EXTRACT PROVIDED:
- - -

At the heart of the Center and its activities is Cornell’s collection of historical keyboard instruments. The collection is distinguished by an unusual combination of quality, pedigree, and usability: all instruments are maintained at concert/recording-ready condition. Our goal is for these sumptuous tools to be used regularly for study and performance, playing an active role in today’s musical and intellectual culture. Vehicles for the exploration of the repertoires, performance traditions, and sound worlds of the past, these instruments are of the here and now, inspiring new ideas, new approaches, and new music while fostering imaginative collaborations and thought-provoking confrontations.

Instruments in the collection encompass both originals and replicas. While pianos and organs of the 18th and 19th centuries are particularly well represented, the collection extends to diverse and distinctive early 20th-century pianos and contemporary keyed technologies. Collection highlights include a Baroque organ modeled after the Charlottenburg organ by Arp Schnitger in Berlin, original Broadwood, Graf, and Pleyel pianos, early 20th-century Steinway, Blüthner, Bechstein, and Mason & Hamlin pianos, and the Moog synthesizer. The collection is the permanent home of the personal fortepianos of professor emeritus Malcolm Bilson.

Pianos, harpsichords, and clavichords are housed in two climate-controlled spaces on the Cornell campus at 726 University Avenue and the historic Barnes Hall. Organs and other instruments are located in landmark buildings around the campus.

 

Performance & Research

At the heart of the Center’s mission is a dedication to the intersection of performance and scholarship. The Center promotes the integration of historical, technological, cross-cultural, and analytical approaches to the keyboard and its repertories. It regularly produces and sponsors concert performances, festival-conferences, seminars, masterclasses, and other events that aim to bridge boundaries of time, geography, and culture. Situated on the campus of a leading research university, the Center, with its set of open and experimental spaces, fosters dialogue between performers, scholars, instrument (re)builders, composers, pedagogues, and other practitioners of the keyboard.

- - -

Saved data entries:
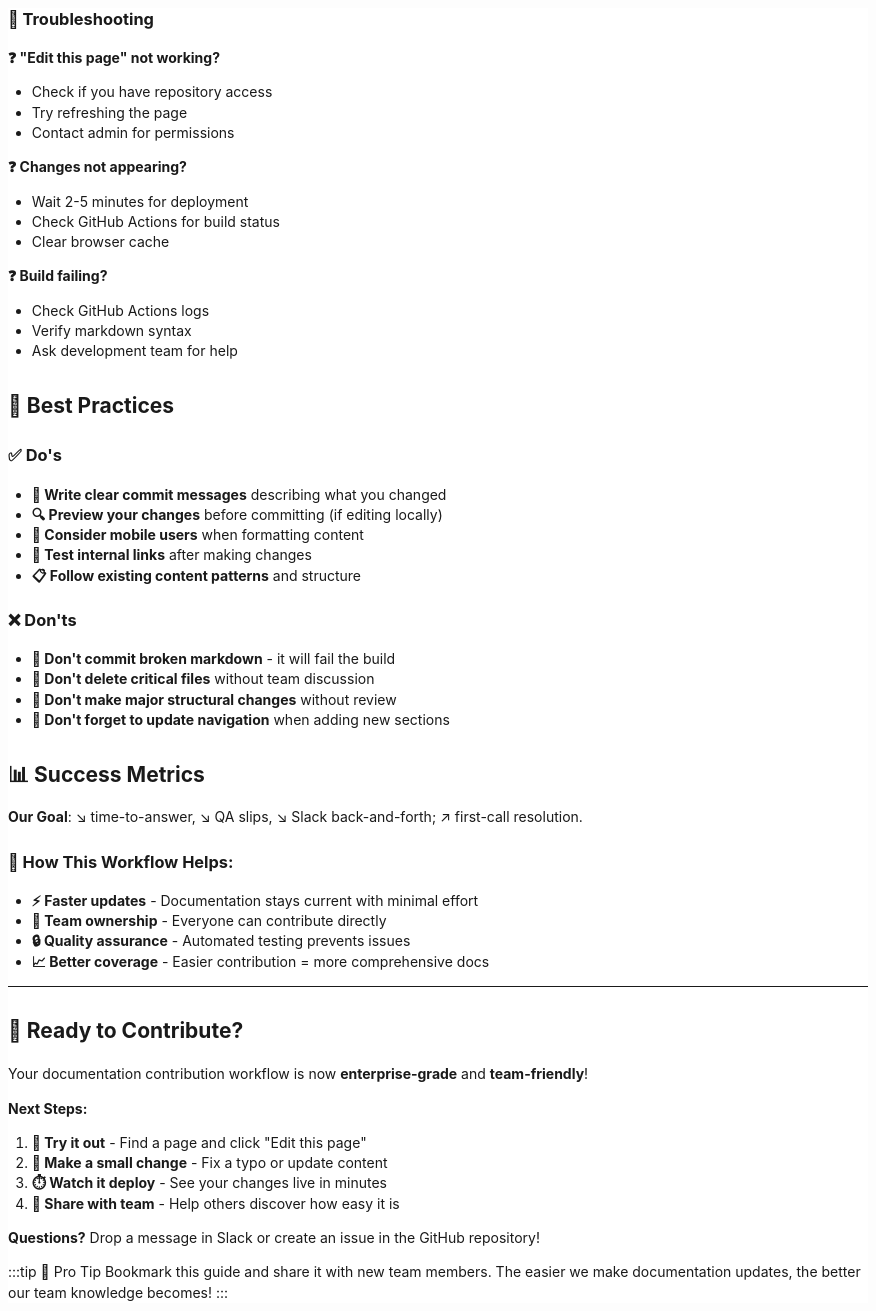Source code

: ### 🚨 Troubleshooting
**❓ "Edit this page" not working?**
- Check if you have repository access
- Try refreshing the page
- Contact admin for permissions

**❓ Changes not appearing?**
- Wait 2-5 minutes for deployment
- Check GitHub Actions for build status
- Clear browser cache

**❓ Build failing?**
- Check GitHub Actions logs
- Verify markdown syntax
- Ask development team for help

## 🎯 Best Practices

### ✅ Do's
- **📝 Write clear commit messages** describing what you changed
- **🔍 Preview your changes** before committing (if editing locally)
- **📱 Consider mobile users** when formatting content
- **🔗 Test internal links** after making changes
- **📋 Follow existing content patterns** and structure

### ❌ Don'ts  
- **🚫 Don't commit broken markdown** - it will fail the build
- **🚫 Don't delete critical files** without team discussion
- **🚫 Don't make major structural changes** without review
- **🚫 Don't forget to update navigation** when adding new sections

## 📊 Success Metrics

**Our Goal**: ↘ time-to-answer, ↘ QA slips, ↘ Slack back-and-forth; ↗ first-call resolution.

### 🎯 How This Workflow Helps:
- **⚡ Faster updates** - Documentation stays current with minimal effort
- **👥 Team ownership** - Everyone can contribute directly
- **🔒 Quality assurance** - Automated testing prevents issues
- **📈 Better coverage** - Easier contribution = more comprehensive docs

---

## 🎉 Ready to Contribute?

Your documentation contribution workflow is now **enterprise-grade** and **team-friendly**! 

**Next Steps:**
1. **🧪 Try it out** - Find a page and click "Edit this page"
2. **📝 Make a small change** - Fix a typo or update content  
3. **⏱️ Watch it deploy** - See your changes live in minutes
4. **🎯 Share with team** - Help others discover how easy it is

**Questions?** Drop a message in Slack or create an issue in the GitHub repository!

:::tip 🚀 Pro Tip
Bookmark this guide and share it with new team members. The easier we make documentation updates, the better our team knowledge becomes!
:::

- - -

TASK LIST:
1 – Answer these questions from the Cornell keyboard passage:
(a) In what condition are all instruments in the collection maintained?
(b) Which organ in Berlin served as the model for the collection's Baroque organ?
(c) What two campus locations house the pianos, harpsichords, and clavichords?
2 – Resume the Cornell keyboard passage with new text that picks up right after its final sentence.
None of the saved data is needed here.

YOUR RESPONSES:
1 –
(a) Concert/recording-ready condition.
(b) The Charlottenburg organ by Arp Schnitger.
(c) 726 University Avenue and the historic Barnes Hall.

2 –
The Center supports the DMA program in Keyboard Studies at Cornell, making available instruments from the early 18th to the 20th centuries for performative and historical research. The DMA program also affords outstanding opportunities for cutting-edge research in earlier periods, as well as in contemporary keyboard music and technologies.

 

Teaching

In conjunction with Cornell’s Sidney Cox Library of Music and Dance, the Center is the physical and intellectual home for Cornell’s DMA program in Keyboard Studies and is regular host to the program’s seminar meetings. It sponsors innovative festivals curated by faculty, graduate students, and leading figures in the field while offering workshops and masterclasses led by guest artists, scholars, and Center-affiliated faculty. The facilities of the Center create a welcoming space for experimentation where scholarly reflection and practice can freely intersect in a research-led teaching environment. To that end, the Center serves to complement Cornell’s vibrant undergraduate piano and chamber music curriculum. In addition, we are committed to reaching out to schools and members of the local community.